### [WHAT YOU ARE ASKED TO DO]
When a line in the material beneath includes the word "control", add it to the count, and report the count alone.

------------

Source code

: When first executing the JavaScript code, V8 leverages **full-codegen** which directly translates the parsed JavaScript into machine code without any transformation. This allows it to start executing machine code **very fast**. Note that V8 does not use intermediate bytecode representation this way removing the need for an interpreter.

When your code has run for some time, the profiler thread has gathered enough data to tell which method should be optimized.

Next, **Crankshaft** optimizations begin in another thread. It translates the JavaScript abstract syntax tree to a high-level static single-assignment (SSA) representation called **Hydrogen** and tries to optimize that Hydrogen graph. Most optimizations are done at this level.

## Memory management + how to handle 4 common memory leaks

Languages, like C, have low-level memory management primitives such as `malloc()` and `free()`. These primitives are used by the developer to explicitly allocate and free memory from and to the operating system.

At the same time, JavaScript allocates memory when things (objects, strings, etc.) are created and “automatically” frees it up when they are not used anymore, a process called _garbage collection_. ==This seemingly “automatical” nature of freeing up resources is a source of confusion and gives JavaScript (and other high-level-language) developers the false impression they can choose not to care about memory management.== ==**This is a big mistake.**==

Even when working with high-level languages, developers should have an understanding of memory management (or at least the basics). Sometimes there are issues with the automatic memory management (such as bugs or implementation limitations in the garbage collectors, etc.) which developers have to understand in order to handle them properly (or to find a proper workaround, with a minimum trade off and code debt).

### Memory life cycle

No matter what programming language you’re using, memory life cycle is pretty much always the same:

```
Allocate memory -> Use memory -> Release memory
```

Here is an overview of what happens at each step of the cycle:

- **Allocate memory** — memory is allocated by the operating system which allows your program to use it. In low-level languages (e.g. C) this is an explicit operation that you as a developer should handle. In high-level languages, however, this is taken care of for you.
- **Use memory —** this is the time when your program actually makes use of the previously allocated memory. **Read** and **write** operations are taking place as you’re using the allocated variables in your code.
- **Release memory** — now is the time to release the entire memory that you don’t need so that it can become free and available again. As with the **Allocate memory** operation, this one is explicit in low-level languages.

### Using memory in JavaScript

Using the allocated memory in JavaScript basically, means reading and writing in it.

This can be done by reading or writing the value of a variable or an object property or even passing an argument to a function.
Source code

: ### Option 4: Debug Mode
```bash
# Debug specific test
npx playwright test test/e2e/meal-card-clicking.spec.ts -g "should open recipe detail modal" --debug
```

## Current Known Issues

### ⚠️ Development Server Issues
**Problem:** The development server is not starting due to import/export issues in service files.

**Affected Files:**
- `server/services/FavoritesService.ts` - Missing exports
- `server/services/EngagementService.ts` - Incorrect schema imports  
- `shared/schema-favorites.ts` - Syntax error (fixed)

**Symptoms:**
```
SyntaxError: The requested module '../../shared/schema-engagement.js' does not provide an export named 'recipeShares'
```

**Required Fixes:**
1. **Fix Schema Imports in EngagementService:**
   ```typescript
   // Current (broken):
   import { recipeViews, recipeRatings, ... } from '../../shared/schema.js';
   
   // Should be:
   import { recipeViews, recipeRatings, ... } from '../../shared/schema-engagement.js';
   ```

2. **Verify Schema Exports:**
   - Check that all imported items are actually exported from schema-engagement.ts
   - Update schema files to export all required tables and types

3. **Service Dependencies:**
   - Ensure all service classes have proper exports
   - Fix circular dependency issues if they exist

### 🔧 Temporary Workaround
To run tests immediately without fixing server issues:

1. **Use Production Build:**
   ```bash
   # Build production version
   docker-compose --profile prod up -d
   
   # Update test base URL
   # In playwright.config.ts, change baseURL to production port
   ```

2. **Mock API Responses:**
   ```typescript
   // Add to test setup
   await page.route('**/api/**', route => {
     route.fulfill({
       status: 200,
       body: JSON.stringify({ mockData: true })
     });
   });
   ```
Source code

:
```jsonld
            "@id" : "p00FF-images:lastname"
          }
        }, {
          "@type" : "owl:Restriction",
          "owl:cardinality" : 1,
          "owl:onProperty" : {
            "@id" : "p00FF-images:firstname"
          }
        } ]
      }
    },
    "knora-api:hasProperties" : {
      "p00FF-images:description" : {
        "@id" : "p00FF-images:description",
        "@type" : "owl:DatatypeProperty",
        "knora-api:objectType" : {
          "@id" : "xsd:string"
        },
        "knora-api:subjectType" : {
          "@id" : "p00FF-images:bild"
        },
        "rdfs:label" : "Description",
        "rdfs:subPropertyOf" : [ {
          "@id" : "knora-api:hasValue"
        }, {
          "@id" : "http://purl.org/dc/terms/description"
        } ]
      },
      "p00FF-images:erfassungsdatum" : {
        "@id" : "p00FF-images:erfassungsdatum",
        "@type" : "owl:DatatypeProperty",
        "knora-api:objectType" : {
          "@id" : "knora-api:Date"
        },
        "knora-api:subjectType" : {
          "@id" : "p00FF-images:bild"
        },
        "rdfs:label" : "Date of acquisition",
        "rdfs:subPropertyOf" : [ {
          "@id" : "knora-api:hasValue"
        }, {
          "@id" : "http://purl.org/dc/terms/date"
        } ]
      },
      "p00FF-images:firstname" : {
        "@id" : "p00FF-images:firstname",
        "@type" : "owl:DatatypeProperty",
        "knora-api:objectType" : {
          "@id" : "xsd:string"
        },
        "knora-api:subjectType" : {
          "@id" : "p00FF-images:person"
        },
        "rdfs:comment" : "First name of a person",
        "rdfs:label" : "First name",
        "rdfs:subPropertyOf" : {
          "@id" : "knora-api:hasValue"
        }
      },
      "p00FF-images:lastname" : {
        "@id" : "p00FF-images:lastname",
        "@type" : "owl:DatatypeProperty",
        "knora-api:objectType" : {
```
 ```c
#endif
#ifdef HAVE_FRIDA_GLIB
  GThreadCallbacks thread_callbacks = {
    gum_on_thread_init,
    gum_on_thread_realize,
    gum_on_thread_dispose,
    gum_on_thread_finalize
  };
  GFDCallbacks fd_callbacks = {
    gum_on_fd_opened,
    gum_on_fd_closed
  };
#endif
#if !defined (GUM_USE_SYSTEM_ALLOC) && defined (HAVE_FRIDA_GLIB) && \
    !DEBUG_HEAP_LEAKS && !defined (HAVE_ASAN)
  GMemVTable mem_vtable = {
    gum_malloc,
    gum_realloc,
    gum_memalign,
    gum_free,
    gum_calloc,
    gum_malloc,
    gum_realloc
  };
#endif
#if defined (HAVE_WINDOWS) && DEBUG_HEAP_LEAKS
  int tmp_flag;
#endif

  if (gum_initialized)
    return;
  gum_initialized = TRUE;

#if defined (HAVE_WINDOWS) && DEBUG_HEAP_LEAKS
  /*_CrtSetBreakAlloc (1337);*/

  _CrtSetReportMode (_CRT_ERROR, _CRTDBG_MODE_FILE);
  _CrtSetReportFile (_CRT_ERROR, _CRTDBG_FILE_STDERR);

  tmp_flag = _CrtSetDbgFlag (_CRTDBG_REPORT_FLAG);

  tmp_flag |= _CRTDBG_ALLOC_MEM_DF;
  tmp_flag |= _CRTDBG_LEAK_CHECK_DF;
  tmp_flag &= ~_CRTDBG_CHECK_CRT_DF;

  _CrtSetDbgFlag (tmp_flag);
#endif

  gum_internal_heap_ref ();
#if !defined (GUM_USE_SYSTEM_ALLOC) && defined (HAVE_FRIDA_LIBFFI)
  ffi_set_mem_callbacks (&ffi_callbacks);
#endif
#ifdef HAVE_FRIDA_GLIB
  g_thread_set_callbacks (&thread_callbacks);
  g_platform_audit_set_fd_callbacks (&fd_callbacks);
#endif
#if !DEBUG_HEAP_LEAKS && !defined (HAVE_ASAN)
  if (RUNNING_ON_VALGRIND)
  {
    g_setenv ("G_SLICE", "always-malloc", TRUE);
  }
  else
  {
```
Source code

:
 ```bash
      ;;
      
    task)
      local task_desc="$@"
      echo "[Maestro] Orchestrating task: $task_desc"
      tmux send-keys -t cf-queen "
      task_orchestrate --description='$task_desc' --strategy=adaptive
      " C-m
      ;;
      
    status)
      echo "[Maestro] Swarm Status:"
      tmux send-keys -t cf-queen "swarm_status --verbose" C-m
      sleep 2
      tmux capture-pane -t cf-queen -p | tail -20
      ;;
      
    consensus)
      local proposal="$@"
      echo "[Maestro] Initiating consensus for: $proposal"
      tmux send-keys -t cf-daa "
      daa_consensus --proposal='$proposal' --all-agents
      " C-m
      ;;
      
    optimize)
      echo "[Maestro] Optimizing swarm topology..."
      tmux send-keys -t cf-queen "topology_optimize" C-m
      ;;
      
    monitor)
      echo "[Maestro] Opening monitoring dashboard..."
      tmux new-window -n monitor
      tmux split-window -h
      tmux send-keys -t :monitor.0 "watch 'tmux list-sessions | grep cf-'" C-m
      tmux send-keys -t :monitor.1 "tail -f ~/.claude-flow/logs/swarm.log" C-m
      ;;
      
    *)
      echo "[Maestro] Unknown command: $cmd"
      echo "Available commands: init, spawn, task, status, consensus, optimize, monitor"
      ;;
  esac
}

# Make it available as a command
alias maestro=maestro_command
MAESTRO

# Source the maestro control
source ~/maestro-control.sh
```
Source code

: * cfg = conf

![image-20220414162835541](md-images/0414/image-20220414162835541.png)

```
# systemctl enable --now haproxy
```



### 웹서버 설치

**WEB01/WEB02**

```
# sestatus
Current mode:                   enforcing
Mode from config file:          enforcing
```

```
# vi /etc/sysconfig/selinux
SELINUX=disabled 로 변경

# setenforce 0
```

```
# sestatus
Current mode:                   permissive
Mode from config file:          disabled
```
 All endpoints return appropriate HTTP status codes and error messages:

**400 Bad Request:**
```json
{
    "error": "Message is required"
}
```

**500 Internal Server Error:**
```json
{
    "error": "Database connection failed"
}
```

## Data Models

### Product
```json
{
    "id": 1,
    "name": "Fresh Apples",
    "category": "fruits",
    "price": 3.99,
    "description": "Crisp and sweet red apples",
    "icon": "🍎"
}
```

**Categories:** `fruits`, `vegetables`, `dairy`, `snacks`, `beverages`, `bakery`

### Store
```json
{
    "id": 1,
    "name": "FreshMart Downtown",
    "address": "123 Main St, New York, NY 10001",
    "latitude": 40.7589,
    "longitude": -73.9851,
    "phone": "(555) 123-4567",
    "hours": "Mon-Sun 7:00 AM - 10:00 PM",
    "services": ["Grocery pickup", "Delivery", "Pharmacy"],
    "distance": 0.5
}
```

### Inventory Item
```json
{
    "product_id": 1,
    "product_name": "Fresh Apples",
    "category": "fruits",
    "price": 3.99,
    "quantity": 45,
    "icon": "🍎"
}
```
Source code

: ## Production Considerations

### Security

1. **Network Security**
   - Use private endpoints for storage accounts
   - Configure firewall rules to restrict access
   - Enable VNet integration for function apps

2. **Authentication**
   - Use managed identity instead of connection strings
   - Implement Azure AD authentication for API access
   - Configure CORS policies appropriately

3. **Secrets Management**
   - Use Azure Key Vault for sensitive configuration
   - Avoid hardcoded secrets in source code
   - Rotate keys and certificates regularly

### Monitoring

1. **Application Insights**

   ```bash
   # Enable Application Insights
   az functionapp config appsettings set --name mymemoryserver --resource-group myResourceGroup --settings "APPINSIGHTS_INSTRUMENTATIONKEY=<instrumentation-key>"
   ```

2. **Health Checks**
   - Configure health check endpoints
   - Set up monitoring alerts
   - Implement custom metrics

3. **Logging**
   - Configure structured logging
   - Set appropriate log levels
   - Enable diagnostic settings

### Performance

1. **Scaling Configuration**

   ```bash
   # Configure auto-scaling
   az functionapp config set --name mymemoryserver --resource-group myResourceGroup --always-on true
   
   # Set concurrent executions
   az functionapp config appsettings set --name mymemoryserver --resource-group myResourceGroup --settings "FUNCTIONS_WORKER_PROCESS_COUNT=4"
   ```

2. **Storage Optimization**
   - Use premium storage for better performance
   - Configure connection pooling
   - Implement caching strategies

------------

### [SOLUTION]
2